如此,新垣平連連得手,便惱恨以往蹉跎太久,未能早些以騙術求富貴。
後凡有謀劃,便不再知會公孫臣,隻顧挖空心思說謊,以求獨寵。
未過幾日,新垣平果然又有奇思,攜了一部古曆《夏小正》,向文帝禀道:“臣揣摩曆書,今日正午,日可重返中天。
” 文帝自是大驚,急命太史令,往北阙下去看日影。
那太史令便去阙門外,豎起一根木杆,靜候細察。
過午之後,忽疾奔入殿稱:“下官于日中時,守候多時,果然見日返當中。
” 文帝大奇,忙問道:“所據何為?” 那太史令舉起手中木杆,言之鑿鑿道:“此為奉常署所用,豎立于地,以觀日影。
日行中天時,若逢冬至,日影一丈三尺五寸;若逢夏至,則為一尺六寸。
今恰為夏至,日過午時,小臣親見日影長至二尺,不多時又複回一尺六寸。
考之上古盤銘
” “日過正中,竟可逆行乎?” “小臣守候在側,以尺量之,确是日返正中,而後複始。

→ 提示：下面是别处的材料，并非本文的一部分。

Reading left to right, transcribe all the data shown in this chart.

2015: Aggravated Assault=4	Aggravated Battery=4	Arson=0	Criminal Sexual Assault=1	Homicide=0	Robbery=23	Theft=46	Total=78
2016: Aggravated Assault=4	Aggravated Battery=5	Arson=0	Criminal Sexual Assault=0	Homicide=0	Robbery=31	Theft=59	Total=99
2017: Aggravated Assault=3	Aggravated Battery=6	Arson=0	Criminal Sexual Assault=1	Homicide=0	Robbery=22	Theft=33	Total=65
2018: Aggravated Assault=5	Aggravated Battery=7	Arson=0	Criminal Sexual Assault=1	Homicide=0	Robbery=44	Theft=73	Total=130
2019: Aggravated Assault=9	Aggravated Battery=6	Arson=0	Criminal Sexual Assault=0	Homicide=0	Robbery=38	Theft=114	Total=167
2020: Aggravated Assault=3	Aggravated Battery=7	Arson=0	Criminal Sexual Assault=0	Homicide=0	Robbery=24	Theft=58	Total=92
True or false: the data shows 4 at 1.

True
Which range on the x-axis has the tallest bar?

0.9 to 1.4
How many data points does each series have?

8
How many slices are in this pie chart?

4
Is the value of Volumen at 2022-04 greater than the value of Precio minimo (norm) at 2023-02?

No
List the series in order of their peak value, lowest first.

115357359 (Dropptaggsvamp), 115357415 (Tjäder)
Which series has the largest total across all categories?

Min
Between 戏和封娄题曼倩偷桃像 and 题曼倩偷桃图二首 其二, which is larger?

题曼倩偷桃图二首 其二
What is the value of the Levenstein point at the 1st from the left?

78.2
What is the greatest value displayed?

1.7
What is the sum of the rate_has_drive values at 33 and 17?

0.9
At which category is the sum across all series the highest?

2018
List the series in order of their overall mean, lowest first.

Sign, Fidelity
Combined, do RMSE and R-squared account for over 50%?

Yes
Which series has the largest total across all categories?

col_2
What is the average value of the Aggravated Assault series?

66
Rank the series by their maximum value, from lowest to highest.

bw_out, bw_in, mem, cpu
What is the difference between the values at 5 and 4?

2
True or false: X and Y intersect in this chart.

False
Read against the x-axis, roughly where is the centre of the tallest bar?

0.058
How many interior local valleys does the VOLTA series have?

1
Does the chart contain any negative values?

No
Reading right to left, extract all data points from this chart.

” 文帝便覺疑惑:“此象是何意呢?” 新垣平連忙禀道:“此象自古便有,為開元之象。
老子有言:‘執古之道,以禦今之有。
’陛下不妨從之,改元以應天象。
” 那新垣平與太史令一唱一和,直說得文帝心動,當即下诏:自明年起改元,以應天意。
因漢朝彼時尚無年号,故史家稱改元後為“文帝後元”。
此時,距後元元年(公元前163年)新年,僅有半月餘,新垣平在家中亂翻書,忽又生出一個奇思來,入朝向文帝進言道:“上古禹王收九州之金,鑄九鼎,以祭享上帝。
後傳于商周,周顯王時水患成災,周鼎即沒于泗水
” 文帝便也想了起來:“此事太傅也曾說過,昔秦始皇過彭城,發千人打撈周鼎,終未果。
莫非如今有了蹤迹?” “正是。
今秋大雨,河決金堤,河水已與泗水相通。
近日臣望氣,見長安東北有異象,汾陰(今山西省萬榮縣)一帶寶氣沖天,當是周鼎将出。
” “嚯!滔滔河水之力,真乃神力。
周鼎重千斤,百年前沉于泗水,今日竟能移至汾陰。
” “小臣以為:周鼎,神器也,天命所授。
上古沒于東,今日又見于西,乃是上天獨鐘陛下。
秦始皇昔日僅得傳國之玺,而未能得周鼎,故而社稷轉瞬即亡。
今漢家欲傳萬代,則不可不尋周鼎,陛下當早做打算。
” “哦?吾欲得周鼎,當何如?” “當立祠廟于汾陰,祝禱河神,以待天時。
” “此事真乃大奇,莫非是天助我也?”文帝遂不疑此事,又厚賞了新垣平,令少府撥給錢财,在汾陰縣修建祠廟,為求鼎之用。
那汾陰縣令接了诏旨,不敢怠慢,立即調發民夫,備齊工料,不顧天寒便開了工。
文帝想到,若九鼎即出,萬民必将稱頌,後世亦可留個好名聲,不禁喜上心頭。